━━━ Supplied data ━━━

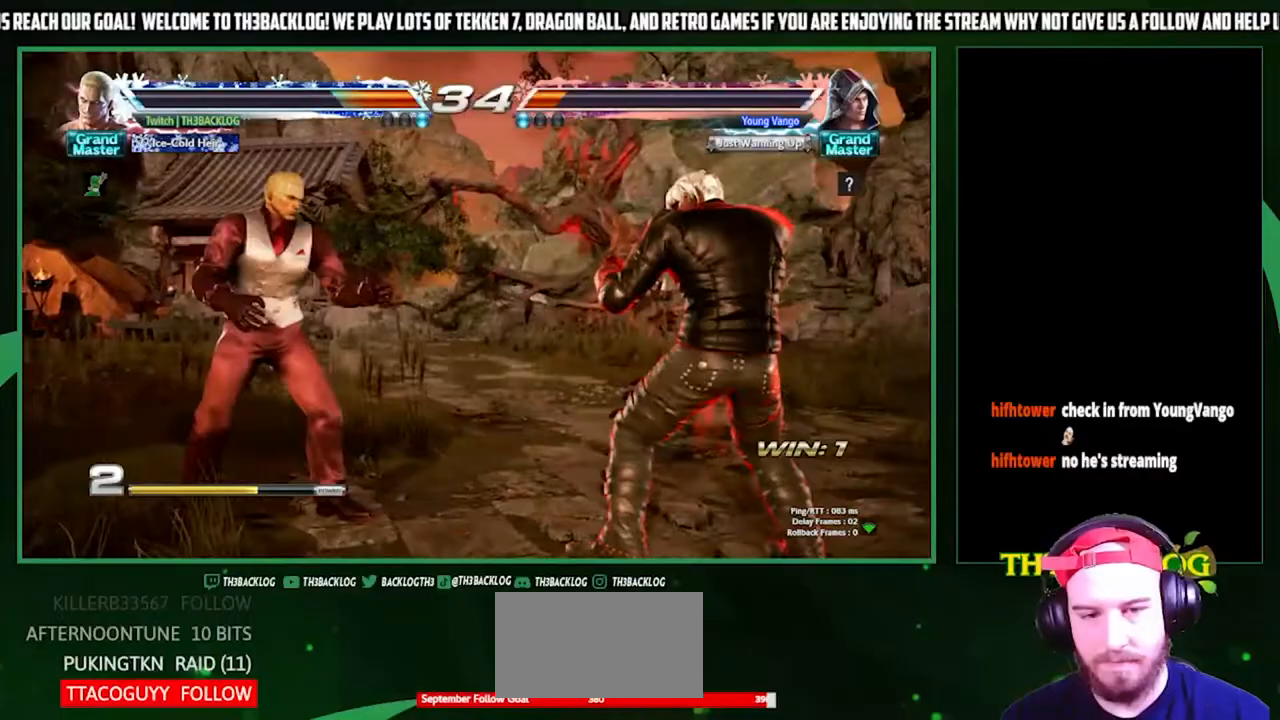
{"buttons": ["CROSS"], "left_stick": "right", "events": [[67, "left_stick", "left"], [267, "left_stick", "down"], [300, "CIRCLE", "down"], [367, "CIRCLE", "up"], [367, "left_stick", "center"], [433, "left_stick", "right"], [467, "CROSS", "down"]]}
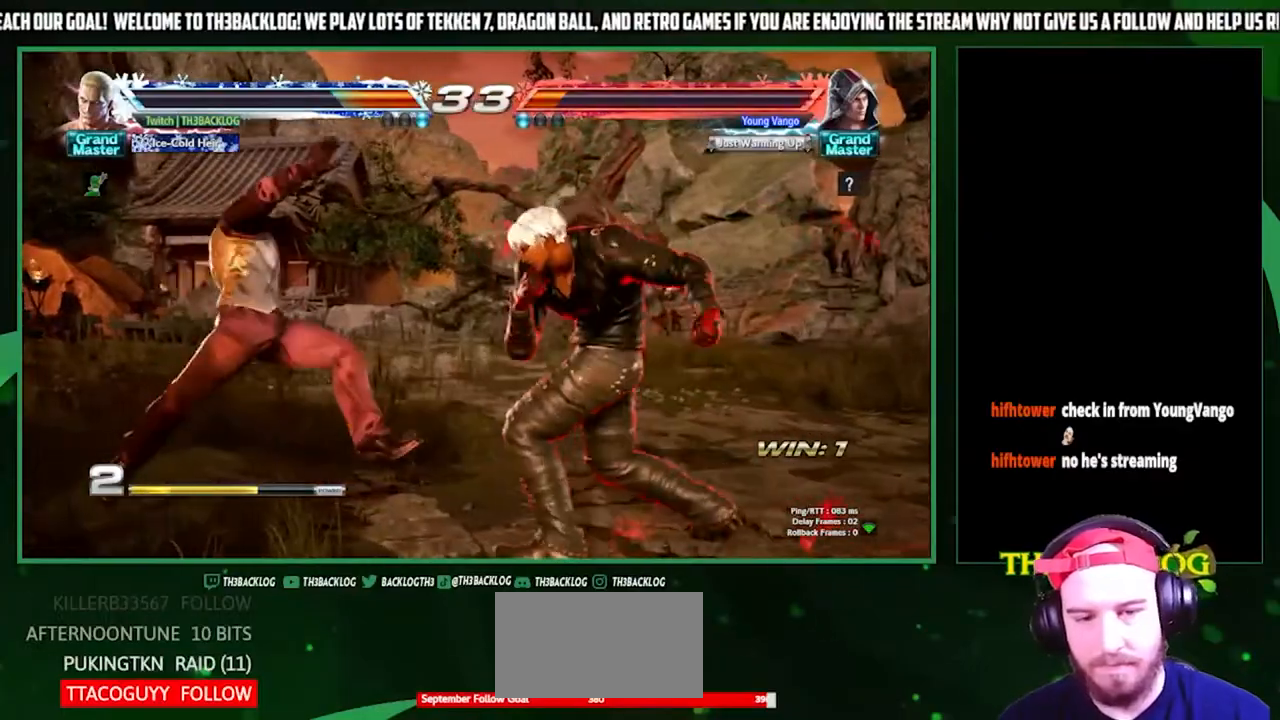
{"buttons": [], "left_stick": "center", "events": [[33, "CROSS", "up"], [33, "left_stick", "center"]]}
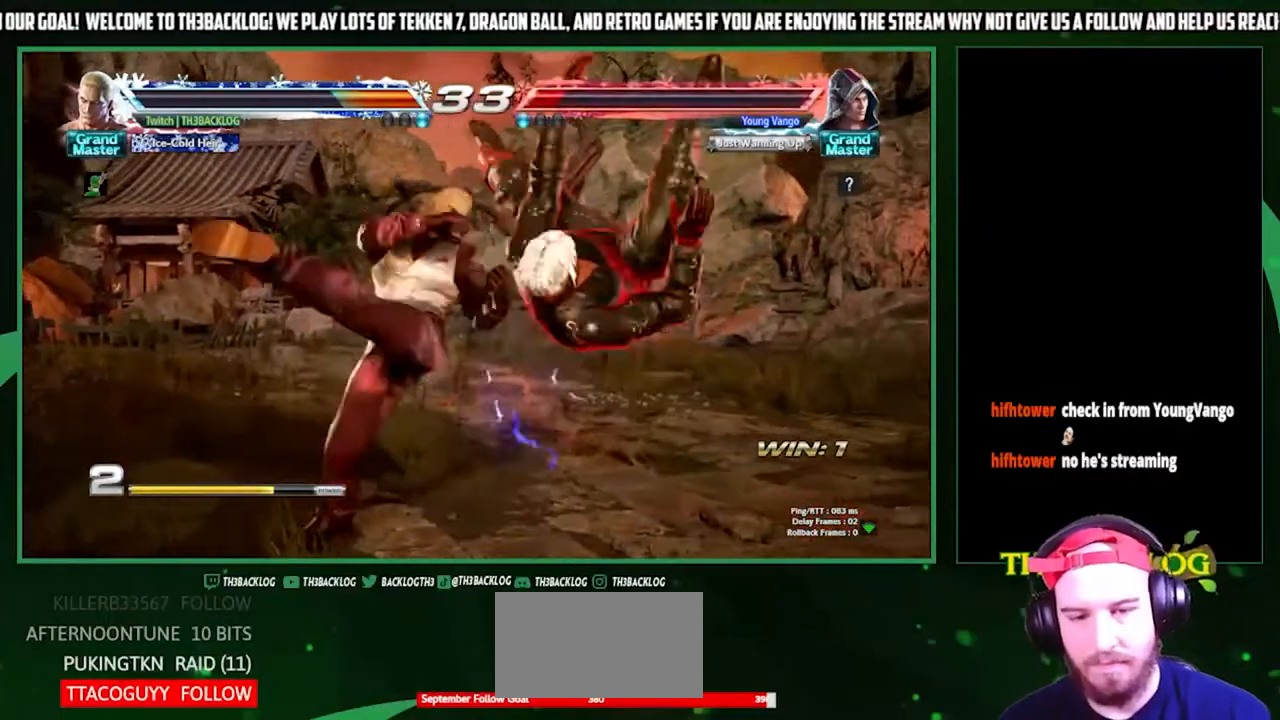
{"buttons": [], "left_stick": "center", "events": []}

━━━

▶ Problem: The required output is each line above restated verbatim, with all images omitted.

▶ Output below:
{"buttons": ["CROSS"], "left_stick": "right", "events": [[67, "left_stick", "left"], [267, "left_stick", "down"], [300, "CIRCLE", "down"], [367, "CIRCLE", "up"], [367, "left_stick", "center"], [433, "left_stick", "right"], [467, "CROSS", "down"]]}
{"buttons": [], "left_stick": "center", "events": [[33, "CROSS", "up"], [33, "left_stick", "center"]]}
{"buttons": [], "left_stick": "center", "events": []}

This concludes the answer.